**WORK INSTRUCTIONS**
Below are entries; write every one of them out again exactly.

————

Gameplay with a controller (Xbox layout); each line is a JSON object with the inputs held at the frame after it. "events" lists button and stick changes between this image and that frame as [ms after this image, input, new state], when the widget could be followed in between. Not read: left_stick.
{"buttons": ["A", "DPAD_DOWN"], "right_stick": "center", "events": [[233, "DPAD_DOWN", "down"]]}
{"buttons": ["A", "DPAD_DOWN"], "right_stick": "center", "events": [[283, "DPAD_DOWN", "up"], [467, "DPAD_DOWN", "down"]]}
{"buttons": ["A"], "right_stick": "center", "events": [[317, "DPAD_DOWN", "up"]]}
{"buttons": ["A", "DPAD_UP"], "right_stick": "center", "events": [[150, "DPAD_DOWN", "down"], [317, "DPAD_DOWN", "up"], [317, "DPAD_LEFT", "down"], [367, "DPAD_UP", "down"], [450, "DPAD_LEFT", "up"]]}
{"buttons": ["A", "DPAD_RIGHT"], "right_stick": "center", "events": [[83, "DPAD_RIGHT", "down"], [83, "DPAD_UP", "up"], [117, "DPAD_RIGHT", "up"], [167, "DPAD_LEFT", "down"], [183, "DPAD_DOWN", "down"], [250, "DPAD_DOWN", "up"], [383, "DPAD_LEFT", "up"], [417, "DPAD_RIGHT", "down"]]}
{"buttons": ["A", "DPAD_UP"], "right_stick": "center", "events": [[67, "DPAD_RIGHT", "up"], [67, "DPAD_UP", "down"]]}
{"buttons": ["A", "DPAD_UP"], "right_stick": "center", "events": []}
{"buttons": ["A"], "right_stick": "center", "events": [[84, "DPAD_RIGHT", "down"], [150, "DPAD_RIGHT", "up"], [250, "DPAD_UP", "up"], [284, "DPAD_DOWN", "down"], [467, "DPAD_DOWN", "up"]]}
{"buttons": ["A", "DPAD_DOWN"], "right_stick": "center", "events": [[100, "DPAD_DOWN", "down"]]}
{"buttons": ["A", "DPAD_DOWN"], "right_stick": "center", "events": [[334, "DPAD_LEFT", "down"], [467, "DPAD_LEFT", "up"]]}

————

**YOUR SOLUTION**
Gameplay with a controller (Xbox layout); each line is a JSON object with the inputs held at the frame after it. "events" lists button and stick changes between this image and that frame as [ms after this image, input, new state], when the widget could be followed in between. Not read: left_stick.
{"buttons": ["A", "DPAD_DOWN"], "right_stick": "center", "events": [[233, "DPAD_DOWN", "down"]]}
{"buttons": ["A", "DPAD_DOWN"], "right_stick": "center", "events": [[283, "DPAD_DOWN", "up"], [467, "DPAD_DOWN", "down"]]}
{"buttons": ["A"], "right_stick": "center", "events": [[317, "DPAD_DOWN", "up"]]}
{"buttons": ["A", "DPAD_UP"], "right_stick": "center", "events": [[150, "DPAD_DOWN", "down"], [317, "DPAD_DOWN", "up"], [317, "DPAD_LEFT", "down"], [367, "DPAD_UP", "down"], [450, "DPAD_LEFT", "up"]]}
{"buttons": ["A", "DPAD_RIGHT"], "right_stick": "center", "events": [[83, "DPAD_RIGHT", "down"], [83, "DPAD_UP", "up"], [117, "DPAD_RIGHT", "up"], [167, "DPAD_LEFT", "down"], [183, "DPAD_DOWN", "down"], [250, "DPAD_DOWN", "up"], [383, "DPAD_LEFT", "up"], [417, "DPAD_RIGHT", "down"]]}
{"buttons": ["A", "DPAD_UP"], "right_stick": "center", "events": [[67, "DPAD_RIGHT", "up"], [67, "DPAD_UP", "down"]]}
{"buttons": ["A", "DPAD_UP"], "right_stick": "center", "events": []}
{"buttons": ["A"], "right_stick": "center", "events": [[84, "DPAD_RIGHT", "down"], [150, "DPAD_RIGHT", "up"], [250, "DPAD_UP", "up"], [284, "DPAD_DOWN", "down"], [467, "DPAD_DOWN", "up"]]}
{"buttons": ["A", "DPAD_DOWN"], "right_stick": "center", "events": [[100, "DPAD_DOWN", "down"]]}
{"buttons": ["A", "DPAD_DOWN"], "right_stick": "center", "events": [[334, "DPAD_LEFT", "down"], [467, "DPAD_LEFT", "up"]]}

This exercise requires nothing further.